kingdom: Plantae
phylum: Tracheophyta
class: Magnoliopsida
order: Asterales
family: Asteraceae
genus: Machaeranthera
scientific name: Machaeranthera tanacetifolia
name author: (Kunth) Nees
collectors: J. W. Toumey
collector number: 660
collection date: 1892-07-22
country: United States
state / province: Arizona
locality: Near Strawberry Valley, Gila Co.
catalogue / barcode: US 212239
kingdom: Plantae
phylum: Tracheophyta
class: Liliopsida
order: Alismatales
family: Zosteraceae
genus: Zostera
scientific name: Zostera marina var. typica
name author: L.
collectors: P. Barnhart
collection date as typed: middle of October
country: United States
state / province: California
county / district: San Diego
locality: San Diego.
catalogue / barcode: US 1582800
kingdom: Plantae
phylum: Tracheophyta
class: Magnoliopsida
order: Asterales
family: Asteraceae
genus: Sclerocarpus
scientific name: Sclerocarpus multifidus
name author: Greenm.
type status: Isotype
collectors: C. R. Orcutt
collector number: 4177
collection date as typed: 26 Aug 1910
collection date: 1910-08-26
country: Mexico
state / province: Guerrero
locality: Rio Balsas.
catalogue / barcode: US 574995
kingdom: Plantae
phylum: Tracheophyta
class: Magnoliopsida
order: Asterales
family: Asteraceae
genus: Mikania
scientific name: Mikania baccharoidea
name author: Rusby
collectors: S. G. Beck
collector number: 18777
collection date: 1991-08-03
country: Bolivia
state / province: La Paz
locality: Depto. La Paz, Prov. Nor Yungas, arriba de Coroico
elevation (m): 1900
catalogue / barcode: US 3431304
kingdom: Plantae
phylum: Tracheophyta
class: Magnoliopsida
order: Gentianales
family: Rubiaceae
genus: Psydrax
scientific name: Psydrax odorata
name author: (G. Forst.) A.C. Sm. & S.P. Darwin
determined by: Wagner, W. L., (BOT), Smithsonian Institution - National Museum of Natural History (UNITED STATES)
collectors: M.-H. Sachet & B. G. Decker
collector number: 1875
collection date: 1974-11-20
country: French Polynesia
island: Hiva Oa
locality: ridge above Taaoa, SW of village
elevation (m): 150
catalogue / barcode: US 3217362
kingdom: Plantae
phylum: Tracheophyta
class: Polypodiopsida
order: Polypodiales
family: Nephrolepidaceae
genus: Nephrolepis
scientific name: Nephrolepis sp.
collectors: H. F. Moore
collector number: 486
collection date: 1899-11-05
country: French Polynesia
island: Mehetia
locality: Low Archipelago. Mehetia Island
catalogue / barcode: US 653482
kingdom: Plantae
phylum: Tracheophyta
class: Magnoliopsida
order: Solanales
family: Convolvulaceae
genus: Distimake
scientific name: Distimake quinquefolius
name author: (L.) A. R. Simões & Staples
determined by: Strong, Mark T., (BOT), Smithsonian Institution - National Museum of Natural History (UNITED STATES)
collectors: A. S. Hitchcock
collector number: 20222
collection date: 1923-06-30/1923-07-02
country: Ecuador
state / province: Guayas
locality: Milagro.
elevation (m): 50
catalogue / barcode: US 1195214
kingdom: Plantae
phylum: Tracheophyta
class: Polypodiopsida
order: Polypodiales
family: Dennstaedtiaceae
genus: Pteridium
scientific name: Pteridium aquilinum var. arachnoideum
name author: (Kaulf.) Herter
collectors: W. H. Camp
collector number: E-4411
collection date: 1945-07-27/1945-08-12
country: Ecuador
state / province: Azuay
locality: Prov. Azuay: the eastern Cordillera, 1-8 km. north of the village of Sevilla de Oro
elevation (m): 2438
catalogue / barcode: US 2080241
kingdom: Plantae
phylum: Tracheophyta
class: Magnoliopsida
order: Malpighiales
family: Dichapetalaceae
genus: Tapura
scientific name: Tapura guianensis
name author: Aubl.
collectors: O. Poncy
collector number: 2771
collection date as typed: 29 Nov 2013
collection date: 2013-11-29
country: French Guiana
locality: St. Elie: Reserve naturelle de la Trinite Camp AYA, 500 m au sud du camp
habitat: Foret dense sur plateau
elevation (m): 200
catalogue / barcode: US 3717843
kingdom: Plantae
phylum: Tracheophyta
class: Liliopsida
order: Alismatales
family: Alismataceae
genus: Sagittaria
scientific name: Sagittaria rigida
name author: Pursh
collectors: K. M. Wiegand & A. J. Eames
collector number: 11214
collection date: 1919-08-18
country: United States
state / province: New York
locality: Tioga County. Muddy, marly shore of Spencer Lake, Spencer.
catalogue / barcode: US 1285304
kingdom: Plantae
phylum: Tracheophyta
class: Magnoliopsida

☆ ☆ ☆ ☆

### TO BE DONE
Reproduce the entire listing above line for line, keeping every character unchanged.

### WRITTEN ANSWER
kingdom: Plantae
phylum: Tracheophyta
class: Magnoliopsida
order: Asterales
family: Asteraceae
genus: Machaeranthera
scientific name: Machaeranthera tanacetifolia
name author: (Kunth) Nees
collectors: J. W. Toumey
collector number: 660
collection date: 1892-07-22
country: United States
state / province: Arizona
locality: Near Strawberry Valley, Gila Co.
catalogue / barcode: US 212239
kingdom: Plantae
phylum: Tracheophyta
class: Liliopsida
order: Alismatales
family: Zosteraceae
genus: Zostera
scientific name: Zostera marina var. typica
name author: L.
collectors: P. Barnhart
collection date as typed: middle of October
country: United States
state / province: California
county / district: San Diego
locality: San Diego.
catalogue / barcode: US 1582800
kingdom: Plantae
phylum: Tracheophyta
class: Magnoliopsida
order: Asterales
family: Asteraceae
genus: Sclerocarpus
scientific name: Sclerocarpus multifidus
name author: Greenm.
type status: Isotype
collectors: C. R. Orcutt
collector number: 4177
collection date as typed: 26 Aug 1910
collection date: 1910-08-26
country: Mexico
state / province: Guerrero
locality: Rio Balsas.
catalogue / barcode: US 574995
kingdom: Plantae
phylum: Tracheophyta
class: Magnoliopsida
order: Asterales
family: Asteraceae
genus: Mikania
scientific name: Mikania baccharoidea
name author: Rusby
collectors: S. G. Beck
collector number: 18777
collection date: 1991-08-03
country: Bolivia
state / province: La Paz
locality: Depto. La Paz, Prov. Nor Yungas, arriba de Coroico
elevation (m): 1900
catalogue / barcode: US 3431304
kingdom: Plantae
phylum: Tracheophyta
class: Magnoliopsida
order: Gentianales
family: Rubiaceae
genus: Psydrax
scientific name: Psydrax odorata
name author: (G. Forst.) A.C. Sm. & S.P. Darwin
determined by: Wagner, W. L., (BOT), Smithsonian Institution - National Museum of Natural History (UNITED STATES)
collectors: M.-H. Sachet & B. G. Decker
collector number: 1875
collection date: 1974-11-20
country: French Polynesia
island: Hiva Oa
locality: ridge above Taaoa, SW of village
elevation (m): 150
catalogue / barcode: US 3217362
kingdom: Plantae
phylum: Tracheophyta
class: Polypodiopsida
order: Polypodiales
family: Nephrolepidaceae
genus: Nephrolepis
scientific name: Nephrolepis sp.
collectors: H. F. Moore
collector number: 486
collection date: 1899-11-05
country: French Polynesia
island: Mehetia
locality: Low Archipelago. Mehetia Island
catalogue / barcode: US 653482
kingdom: Plantae
phylum: Tracheophyta
class: Magnoliopsida
order: Solanales
family: Convolvulaceae
genus: Distimake
scientific name: Distimake quinquefolius
name author: (L.) A. R. Simões & Staples
determined by: Strong, Mark T., (BOT), Smithsonian Institution - National Museum of Natural History (UNITED STATES)
collectors: A. S. Hitchcock
collector number: 20222
collection date: 1923-06-30/1923-07-02
country: Ecuador
state / province: Guayas
locality: Milagro.
elevation (m): 50
catalogue / barcode: US 1195214
kingdom: Plantae
phylum: Tracheophyta
class: Polypodiopsida
order: Polypodiales
family: Dennstaedtiaceae
genus: Pteridium
scientific name: Pteridium aquilinum var. arachnoideum
name author: (Kaulf.) Herter
collectors: W. H. Camp
collector number: E-4411
collection date: 1945-07-27/1945-08-12
country: Ecuador
state / province: Azuay
locality: Prov. Azuay: the eastern Cordillera, 1-8 km. north of the village of Sevilla de Oro
elevation (m): 2438
catalogue / barcode: US 2080241
kingdom: Plantae
phylum: Tracheophyta
class: Magnoliopsida
order: Malpighiales
family: Dichapetalaceae
genus: Tapura
scientific name: Tapura guianensis
name author: Aubl.
collectors: O. Poncy
collector number: 2771
collection date as typed: 29 Nov 2013
collection date: 2013-11-29
country: French Guiana
locality: St. Elie: Reserve naturelle de la Trinite Camp AYA, 500 m au sud du camp
habitat: Foret dense sur plateau
elevation (m): 200
catalogue / barcode: US 3717843
kingdom: Plantae
phylum: Tracheophyta
class: Liliopsida
order: Alismatales
family: Alismataceae
genus: Sagittaria
scientific name: Sagittaria rigida
name author: Pursh
collectors: K. M. Wiegand & A. J. Eames
collector number: 11214
collection date: 1919-08-18
country: United States
state / province: New York
locality: Tioga County. Muddy, marly shore of Spencer Lake, Spencer.
catalogue / barcode: US 1285304
kingdom: Plantae
phylum: Tracheophyta
class: Magnoliopsida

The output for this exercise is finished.